You have a trained and briefed team to handle inner perimeter on the outside of the location and your entry teams have practiced Plan A based on what is known about the inside of the building.  Also, both teams know they are not to leave their areas of responsibility unless directed to do so.

After sufficient scouting and Googling the surrounding area, your teams deploy without being seen or heard.  Your entry team stacks at the door leaving a protective “body bunker” type shield and a fire extinguisher near the point of entry.  The team announces, breaches the door and perhaps deploys a “bang” with all but the rear guard (probably the doorman) instantly following the explosion into the building.

Using whatever method your team prefers and has practiced, it quickly begins room clearing, trying to keep a balance between momentum, assignments and thoroughness.  This is where things sometimes start to unravel, maybe because of the lack of planning or training for what you may encounter on the inside, and you may encounter virtually anything.  However, there are some tried and true recommended procedures established by pioneers in this business who have networked and gathered information from across the country and around the world.  Before others have to learn by doing it, they can digest some of this information to include in plan A, B, C and so forth. Plan A seldom works to perfection.

Closed Doors
It has been an accepted practice for initial entry officers to pass closed doors to closets, etc.  The idea here is to not lose momentum, but the philosophy applies to entries where the team is sure it has the element of surprise rather than a search scenario where the entry will be more covert and methodical.

Additionally, if the team has the element of surprise, especially where a flash-bang is deployed, suspects will not normally have time to seek a hiding place and/or will not have time or the desire to get a weapon.

In such dynamic entries, follow-up officers will have the opportunity to check behind closed doors using accepted techniques.  If you believe you have a better way, use it.
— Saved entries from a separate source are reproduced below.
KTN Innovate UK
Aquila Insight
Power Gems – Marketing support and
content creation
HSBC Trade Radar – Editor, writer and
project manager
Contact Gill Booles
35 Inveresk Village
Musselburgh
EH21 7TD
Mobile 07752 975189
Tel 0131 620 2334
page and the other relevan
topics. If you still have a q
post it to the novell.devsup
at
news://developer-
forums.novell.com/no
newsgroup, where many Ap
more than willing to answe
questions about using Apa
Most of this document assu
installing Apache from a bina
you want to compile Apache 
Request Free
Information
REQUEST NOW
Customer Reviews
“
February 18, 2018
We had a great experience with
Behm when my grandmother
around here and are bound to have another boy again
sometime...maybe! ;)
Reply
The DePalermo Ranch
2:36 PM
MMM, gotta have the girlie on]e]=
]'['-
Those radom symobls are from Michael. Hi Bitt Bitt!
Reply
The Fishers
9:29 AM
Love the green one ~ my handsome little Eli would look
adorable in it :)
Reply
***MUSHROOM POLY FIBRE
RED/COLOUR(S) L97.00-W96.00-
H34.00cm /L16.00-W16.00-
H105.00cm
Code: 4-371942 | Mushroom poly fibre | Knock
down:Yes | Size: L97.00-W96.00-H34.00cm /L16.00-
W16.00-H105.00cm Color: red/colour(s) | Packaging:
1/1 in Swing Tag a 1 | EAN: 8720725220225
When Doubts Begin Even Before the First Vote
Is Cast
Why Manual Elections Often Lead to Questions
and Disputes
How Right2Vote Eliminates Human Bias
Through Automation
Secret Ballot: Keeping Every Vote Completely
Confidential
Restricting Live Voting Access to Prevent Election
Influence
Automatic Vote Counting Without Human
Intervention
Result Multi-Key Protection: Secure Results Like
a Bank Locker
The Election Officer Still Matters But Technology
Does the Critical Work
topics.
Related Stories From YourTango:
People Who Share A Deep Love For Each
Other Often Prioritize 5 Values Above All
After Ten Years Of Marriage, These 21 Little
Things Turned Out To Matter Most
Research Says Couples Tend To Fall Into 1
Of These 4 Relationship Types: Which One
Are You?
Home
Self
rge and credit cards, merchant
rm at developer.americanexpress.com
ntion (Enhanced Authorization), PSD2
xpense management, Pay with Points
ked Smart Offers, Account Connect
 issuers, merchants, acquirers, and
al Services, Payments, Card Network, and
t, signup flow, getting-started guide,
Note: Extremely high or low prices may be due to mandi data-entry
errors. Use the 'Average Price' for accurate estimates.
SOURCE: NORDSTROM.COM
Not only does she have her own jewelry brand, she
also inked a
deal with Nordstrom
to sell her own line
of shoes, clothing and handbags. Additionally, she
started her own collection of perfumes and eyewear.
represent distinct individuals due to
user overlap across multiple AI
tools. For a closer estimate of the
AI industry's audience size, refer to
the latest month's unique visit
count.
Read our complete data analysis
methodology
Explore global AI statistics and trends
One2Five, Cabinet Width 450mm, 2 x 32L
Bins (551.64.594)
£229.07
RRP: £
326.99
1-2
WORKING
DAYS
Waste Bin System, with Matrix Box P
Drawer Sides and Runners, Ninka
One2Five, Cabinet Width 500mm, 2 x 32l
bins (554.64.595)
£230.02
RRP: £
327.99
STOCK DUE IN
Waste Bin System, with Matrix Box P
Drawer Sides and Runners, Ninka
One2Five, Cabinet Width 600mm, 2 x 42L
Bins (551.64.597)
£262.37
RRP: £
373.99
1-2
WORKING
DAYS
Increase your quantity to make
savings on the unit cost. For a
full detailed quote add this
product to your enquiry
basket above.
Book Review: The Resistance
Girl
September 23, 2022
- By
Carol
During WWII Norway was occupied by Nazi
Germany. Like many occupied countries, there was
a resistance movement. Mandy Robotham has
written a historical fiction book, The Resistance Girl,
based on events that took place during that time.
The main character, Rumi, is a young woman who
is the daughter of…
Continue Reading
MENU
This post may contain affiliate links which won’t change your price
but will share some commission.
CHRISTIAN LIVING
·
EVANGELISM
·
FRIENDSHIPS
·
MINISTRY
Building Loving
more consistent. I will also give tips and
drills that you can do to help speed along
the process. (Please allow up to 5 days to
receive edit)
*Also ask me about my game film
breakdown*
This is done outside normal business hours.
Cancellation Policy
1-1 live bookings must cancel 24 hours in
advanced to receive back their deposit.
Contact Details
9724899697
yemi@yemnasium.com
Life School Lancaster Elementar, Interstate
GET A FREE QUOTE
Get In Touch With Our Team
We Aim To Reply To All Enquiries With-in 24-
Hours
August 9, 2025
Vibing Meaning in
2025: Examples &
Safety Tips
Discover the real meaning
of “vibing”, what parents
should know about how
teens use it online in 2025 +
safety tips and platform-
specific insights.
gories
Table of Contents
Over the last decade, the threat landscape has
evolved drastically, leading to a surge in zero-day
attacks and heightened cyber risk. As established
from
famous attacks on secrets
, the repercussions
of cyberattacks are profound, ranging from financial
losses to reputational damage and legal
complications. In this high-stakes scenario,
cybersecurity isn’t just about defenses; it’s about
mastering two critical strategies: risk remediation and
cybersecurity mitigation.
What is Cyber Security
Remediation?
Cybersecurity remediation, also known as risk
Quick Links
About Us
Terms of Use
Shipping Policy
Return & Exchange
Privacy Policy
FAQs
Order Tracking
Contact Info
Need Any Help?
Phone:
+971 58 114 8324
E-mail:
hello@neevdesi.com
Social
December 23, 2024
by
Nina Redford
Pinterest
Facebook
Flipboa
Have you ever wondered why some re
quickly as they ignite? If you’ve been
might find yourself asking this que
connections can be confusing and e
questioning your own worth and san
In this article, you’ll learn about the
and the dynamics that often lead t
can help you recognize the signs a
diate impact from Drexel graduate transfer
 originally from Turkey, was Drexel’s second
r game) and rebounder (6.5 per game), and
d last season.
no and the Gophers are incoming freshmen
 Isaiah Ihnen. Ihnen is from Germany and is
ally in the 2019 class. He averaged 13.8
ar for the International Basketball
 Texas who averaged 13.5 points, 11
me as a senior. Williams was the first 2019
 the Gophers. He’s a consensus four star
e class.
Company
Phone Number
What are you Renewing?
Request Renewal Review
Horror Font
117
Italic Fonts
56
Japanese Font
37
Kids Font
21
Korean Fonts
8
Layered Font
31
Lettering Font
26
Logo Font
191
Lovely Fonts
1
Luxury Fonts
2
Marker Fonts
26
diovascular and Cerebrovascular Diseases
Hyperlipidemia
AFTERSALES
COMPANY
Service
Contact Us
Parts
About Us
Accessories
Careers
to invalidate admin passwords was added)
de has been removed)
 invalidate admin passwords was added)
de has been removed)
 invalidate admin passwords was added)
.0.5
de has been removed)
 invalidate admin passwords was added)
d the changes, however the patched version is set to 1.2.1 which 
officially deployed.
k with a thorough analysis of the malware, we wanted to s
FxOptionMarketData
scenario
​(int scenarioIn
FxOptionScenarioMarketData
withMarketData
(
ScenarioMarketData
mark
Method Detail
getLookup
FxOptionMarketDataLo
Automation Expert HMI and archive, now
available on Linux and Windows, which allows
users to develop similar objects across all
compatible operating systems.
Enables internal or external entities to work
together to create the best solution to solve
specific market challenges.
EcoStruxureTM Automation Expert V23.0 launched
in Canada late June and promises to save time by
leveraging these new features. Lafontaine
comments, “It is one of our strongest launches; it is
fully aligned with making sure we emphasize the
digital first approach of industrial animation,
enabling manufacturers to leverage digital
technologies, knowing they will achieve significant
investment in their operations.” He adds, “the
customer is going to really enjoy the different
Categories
You Catch’em, You Clean’em               
Lead officers are normally those who make first contact with subjects, whether they are suspects or so-called “non-combatants.”  If the person is believed to be a suspect, the officer first making contact should normally be the one to take him or her into custody rather than pass the person on to another officer.  This is because the initial officer almost always has more information about the suspect, having observed the person’s actions from the start.  If another officer is available, one officer should secure the suspect while the other officer provides cover.  This is, plain and simple, the Contact/Cover doctrine that should always be used by law enforcement officers if possible.

Too Many Words
When confronting ANY suspect, Keep It Super Simple (KISS)!  Too much talk only confuses the situation.  Break the TV training of saying “Show me your hands,” and simply command “HANDS UP,” or “MANOS ARRIBA,” if Spanish is called for.

Stay Inside!
If there are multiple suspects and one or more of them exit the location, entry officers must NOT follow them, but let the inner perimeter team apprehend them.  I cannot stress enough the value of one or more K-9’s among the officers on the outside.  Along with entry officers not exiting the location in pursuit of a suspect goes perimeter officers not entering the location, much less firing into it…Yes, it’s happened.

When it’s Over
Once the location is “secure,” make sure! This is the time for a more thorough search, as suspects and small children can hide in very small places.  A K-9 can be a great help in locating such people, as can pole mirrors to search attics and other such places.  TIP:  Good mirrors can be ordered through local septic tank cleaning companies.

If a bang was deployed, make sure it did not create a smoldering carpet or piece of furniture!  This is why a fire extinguisher should have been left at the front door.  The body bunker was in case an officer rescue became necessary, but we’ll leave that procedure for another time.

Is all of this written in stone?  Not quite, but it should be written in your training manual, in my opinion.  Will it always work?  No, but I believe it should be the basis for your tactical toolbox.  Did we cover everything?  Not by a long shot.  There are countless unknown variables.  What do you do when they occur?  Adapt and overcome.  That’s what plan B, C, D & etc. are all about.